Un sauvetage social inefficace ?
Le raisonnement critique n’épargne pas l’échafaudage social bâti avec l’appui des syndicats, permettant à 412 personnes de conserver un salaire à travers trois nouvelles structures (filiale, démantèlement et pôle de compétences). Les avis sont contrastés. Didier Van Caillie est assez optimiste quant à la pertinence de cet investissement. » Le maintien du savoir-faire des travailleurs ne devrait entraîner que peu de doutes. Ceux-ci disposent d’une expérience précieuse, immatérielle, que l’on ne peut formaliser dans un cours ou décrire dans une procédure. » Jean-Claude Marcourt le rejoint logiquement sur ce point. » Les qualifications acquises depuis des générations de travailleurs doivent perdurer. Elles forment un socle à haute valeur ajoutée à l’ensemble du bassin liégeois et aux industriels en manque de main- d’oeuvre qualifiée. »

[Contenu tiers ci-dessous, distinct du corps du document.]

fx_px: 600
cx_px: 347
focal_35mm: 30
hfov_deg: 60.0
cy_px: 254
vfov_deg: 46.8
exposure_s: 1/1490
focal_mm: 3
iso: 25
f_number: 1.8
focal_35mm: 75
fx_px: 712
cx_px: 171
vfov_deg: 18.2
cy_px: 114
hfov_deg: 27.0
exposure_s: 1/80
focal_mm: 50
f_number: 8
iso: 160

Mais d’après un ténor de la Sogepa, l’aide apportée aux travailleurs concernés ne serait qu’un leurre aussi coûteux qu’inefficace. » Contrairement à l’emprunt de 138 millions d’euros, ce volet n’a rien d’un investissement, ajoute un autre expert de la structure. C’est de l’accompagnement social. On est en mesure de s’interroger sur la logique consistant à financer 200 travailleurs en vue d’une hypothétique reprise des activités. » Philippe Defeyt, économiste à l’Institut pour un développement durable, y voit une solution à moyen terme face à l’incontestable détresse sociale. » Néanmoins, sur le long terme, il faut effectivement oser poser cette question, politiquement incorrecte, de l’opportunité des fonds alloués au maintien des activités sidérurgiques à Liège. »

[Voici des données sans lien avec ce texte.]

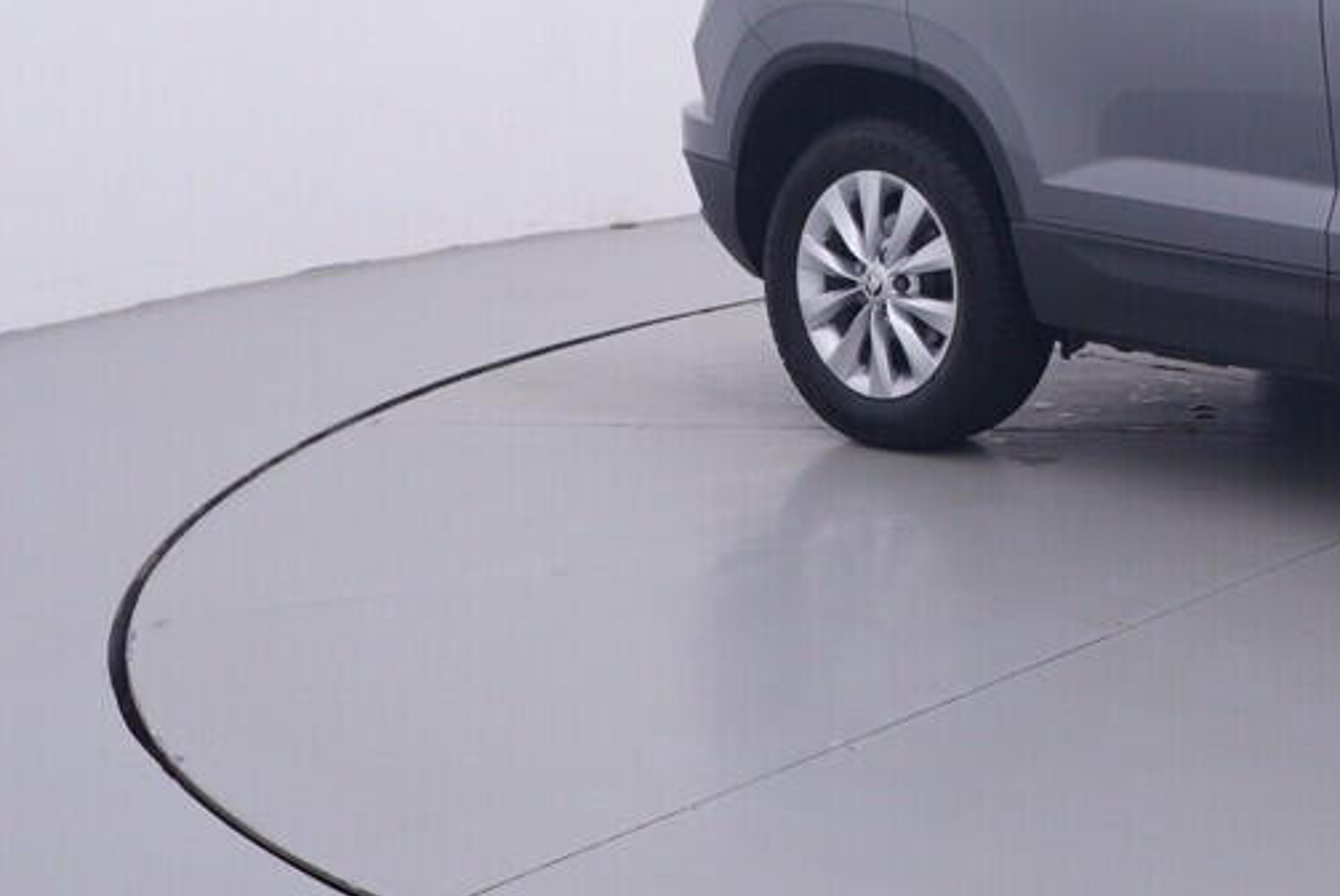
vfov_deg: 20.3
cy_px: -40
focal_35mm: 64
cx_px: 1590
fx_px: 2400
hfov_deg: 27.6
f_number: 5
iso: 200
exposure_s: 1/80
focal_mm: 15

Les discussions sur le sort d’ArcelorMittal renvoient aux conclusions du fameux rapport Laplace, un brûlot publié en janvier 2012 axé sur » l’avenir de la sidérurgie à Liège « . D’emblée, Marcel Genet, un Liégeois d’origine dont l’expertise est mondialement reconnue dans le secteur sidérurgique, pointait l’irrémédiable fermeture de la phase à chaud et la menace planant sur la phase à froid. Il préconisait entre autres une réhabilitation totale des sites fermés et un dédommagement raisonnable des travailleurs à charge d’ArcelorMittal. Le gouvernement wallon, commanditaire du travail via la Sogepa, avait vivement critiqué l’analyse de l’auteur. Les soupçons de partialité avaient enterré sa crédibilité sur la scène médiatique. » Aujourd’hui, il faut bien reconnaître qu’il avait vu juste « , glisse-t-on à la Sogepa.

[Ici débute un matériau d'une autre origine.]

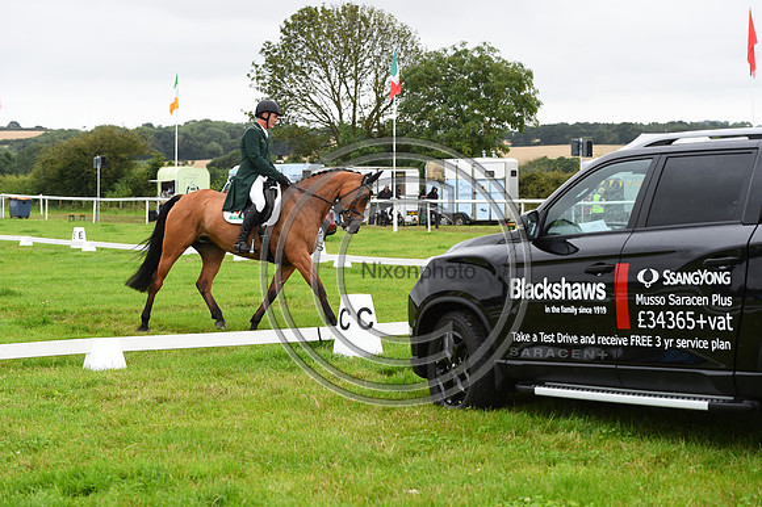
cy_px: 254
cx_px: 381
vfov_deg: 15.9
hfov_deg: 23.7
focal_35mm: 86
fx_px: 1819
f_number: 5.6
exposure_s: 1/1250
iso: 720
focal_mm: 86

Liège n’était visiblement pas prête à accepter les écueils formulés dans le rapport. Notamment ce passage : » Les gouvernements nationaux puis régionaux ont apporté des aides considérables, à la limite des règles communautaires, pour financer les pertes, apurer les dettes, payer l’essentiel des coûts sociaux et redéployer l’économie régionale, mais ils n’ont pu faire entendre raison aux partisans de la contestation à outrance. Cette attitude suicidaire […] a découragé toutes les intentions des actionnaires successifs. »
Deux ans plus tard, ces termes font étrangement écho aux critiques actuelles sur l’investissement wallon à ArcelorMittal. Et au débat que le dossier suscitera encore dans les prochaines années.